Тимур строго посмотрел на визиря, у того сжалось сердце. Амир выдержал паузу и спросил:
– Посольство на Русь ушло?
– Завтра уйдет Повелитель, я докладывал.
– Сколько времени они будут добираться до Москвы?
– Я распорядился, чтобы никто не смел их задерживать. Коней менять по первому требованию, ну и так далее…
– Подарков достаточно взяли с собой? Мы должны усыпить их бдительность.
– Подарков много, хватит и князю и всем его придворным.
– Перечисли наши требования.
– Первое – это выдача беглого царевича Касима.
– Да, – сказал Тимур и передвинул косточку на четках подаренных ему шейхом Заинуддином-Абубекром Тайбадским.
– Второе – это выдача детей нашего врага Тохтамыша. И третье – московский князь должен ежегодно платить нам налог
– Все правильно. Держаться терпеливо, но твердо. Возврат царевича Касима это непременное условие. Пусть объяснят хану Василию, что я не прощаю предателей.
– Хочу напомнить амир… не знаю, как сказать.
– Говори прямо, не бойся.
– Я хочу сказать, что Касим присягу верности не давал, сначала молод был, а потом как-то упустили.
– Кто об этом знает кроме самого Касима?
– Из тех, кто может проболтаться – никто.
– Значит пусть так, и скажут князю – мол, присягал.
– Могут не поверить без предъявления подписанного им документа.
– Кто я и кто этот московский князь! Я ему ещё буду документы предъявлять? Пусть скажут, что если царевича не выдадут, возьмем их города на саблю. А их самих продадим в рабство. Они про нас знают. У них есть такая пословица: «Слухом земля полниться». Ситуация у князя Василия такая, что он Касима выдаст немедленно.

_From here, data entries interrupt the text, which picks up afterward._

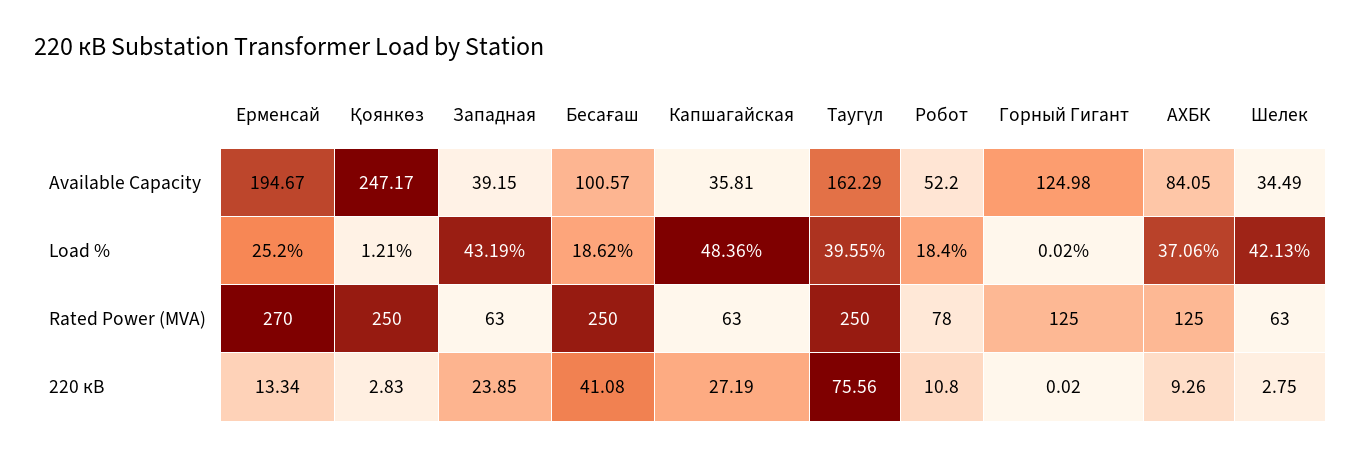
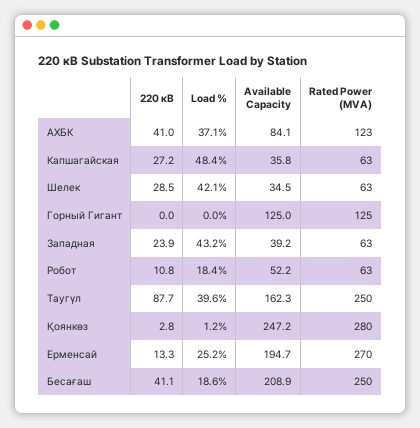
Бесағаш, Available Capacity: 100.57 -> 208.9
Қоянкөз, Rated Power (MVA): 250 -> 280
Робот, Rated Power (MVA): 78 -> 63
АХБК, Rated Power (MVA): 125 -> 123
Таугүл, 220 кВ: 75.56 -> 87.7
АХБК, 220 кВ: 9.26 -> 41
Шелек, 220 кВ: 2.75 -> 28.5

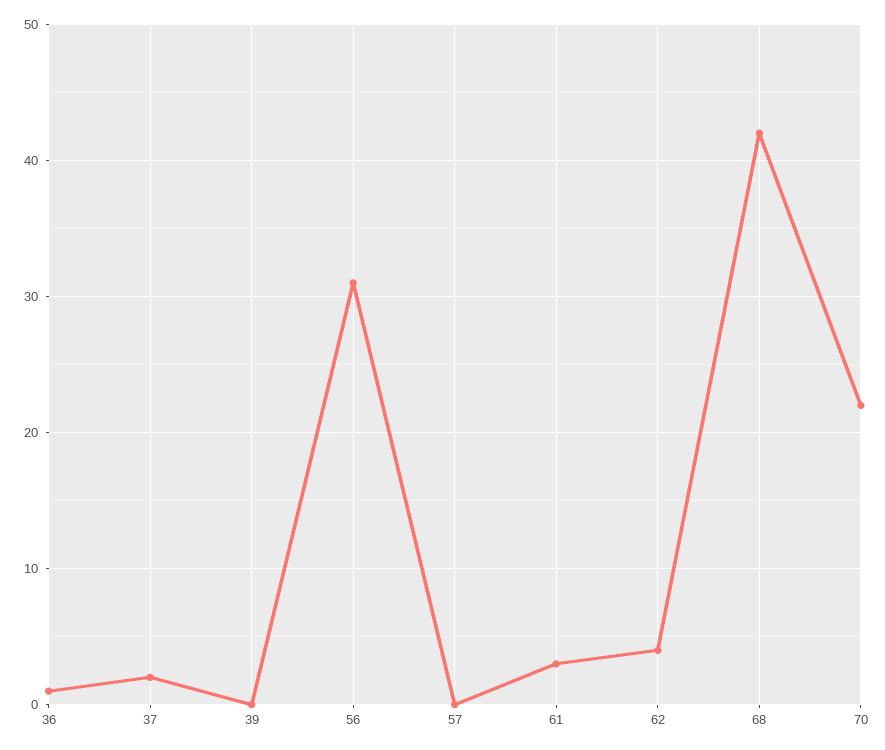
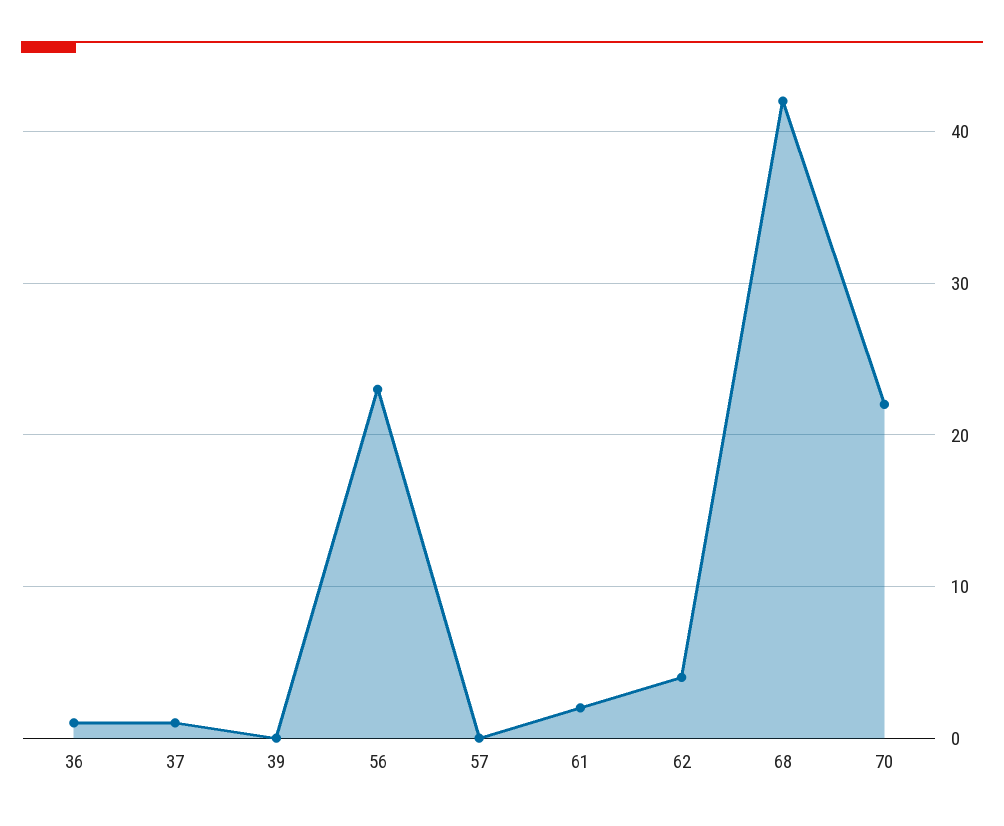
37: 2 -> 1
56: 31 -> 23
61: 3 -> 2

– Да. Сначала очень большое сражение с ханом Мамаем. После него живой силы почти не осталось. Когда на Москву пошел Тохтамыш её уже никто и не оборонял. Если теперь напасть – Русь просто упадет к вашим ногам. Но… есть одна странность. Позвольте мне сказать Повелитель.
– Говори.
– Этот народ очень давно воевал с монголами. Если мне не изменяет память – лет двести. И многому у них научился. Наши купцы, торгующие на Руси, удивляются, что после каждого поражения их княжества странным образом становятся сильнее. И прочнее сплачиваются между собой.
– Это естественно. Монголы вырезали тех, кто слабее, а те, кто сумел выжить, давали потомство людей способных на сопротивление. То же самое произошло и в нашей стране, только намного раньше.

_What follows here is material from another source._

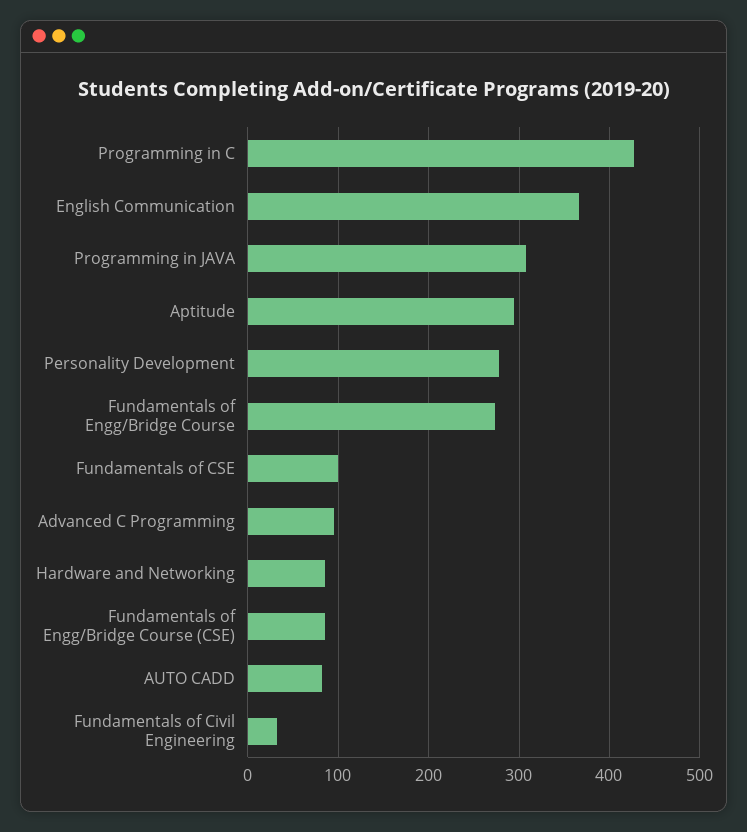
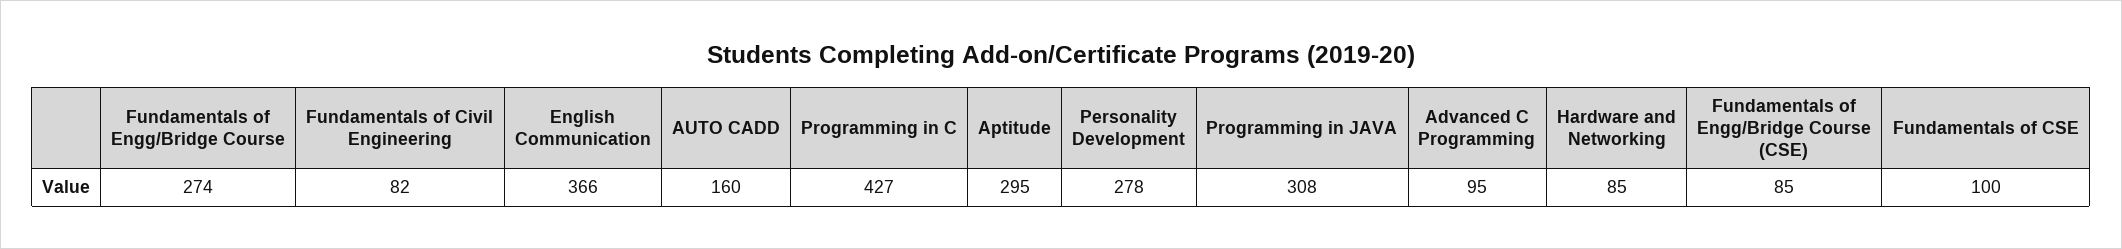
AUTO CADD: 80 -> 160
Fundamentals of Civil Engineering: 30 -> 82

– Потрясающе! Повелитель, нет предела вашей мудрости. Мне никогда это и в голову не приходило!
– Вот по этому меня Аллах поставил амиром над такими как ты. Отбрось все сомнения, мы намного сильнее их. Это безусловный факт. Если они не выполнят наши условия, то станут пылью под копытами наших коней!
– Понял, Повелитель.
Пятясь до самого выхода и кланяясь, Мухитдин Туклук ушел. Выйдя из кабинета Тимура, он оглянулся на мощных часовых багатуров стоящих у двери с невозмутимым видом, вытер пот со лба и заторопился. Нужно было ещё раз переговорить с советником Шамсутдином Бури, назначенным послом в московское княжество. Ещё раз проверить всю сопроводительную документацию – каждую мелочь.

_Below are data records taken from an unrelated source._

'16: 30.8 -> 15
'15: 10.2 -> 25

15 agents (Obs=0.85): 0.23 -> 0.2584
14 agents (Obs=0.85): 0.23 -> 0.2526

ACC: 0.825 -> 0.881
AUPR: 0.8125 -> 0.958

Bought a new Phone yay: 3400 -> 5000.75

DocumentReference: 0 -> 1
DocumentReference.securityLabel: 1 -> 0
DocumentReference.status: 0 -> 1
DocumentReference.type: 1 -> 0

Часто бывало, что от какой-нибудь незначительной детали зависел успех очень важной миссии. А от успеха миссии – жизнь посла, да и самого визиря. Жить визирь Мухитдин хотел. Он только, что построил себе летний дворец, совсем не большой, но очень уютный. Отделочники уже закончили свою нескончаемую работу, и теперь его младшая жена, восемнадцатилетняя красавица Шахноза ежедневно собирает у себя лучших портных и мебельщиков Самарканда и рассматривает предлагаемые ей образцы и эскизы драпировок и ковров. Сорокалетний визирь разрешил младшей жене заниматься этим делом, хотя обязанность эта была за старшей женой. Но Мухитдин настолько увлекся юной Шахнозой, что не мог отказать и разрешил именно ей этим заниматься. Теперь весь гарем ненавидел новенькую и мечтал о мести. Пришлось переселить её на окраину города и приставить охрану. Молодую красавицу совершенно не беспокоили гаремные козни, и напрасно.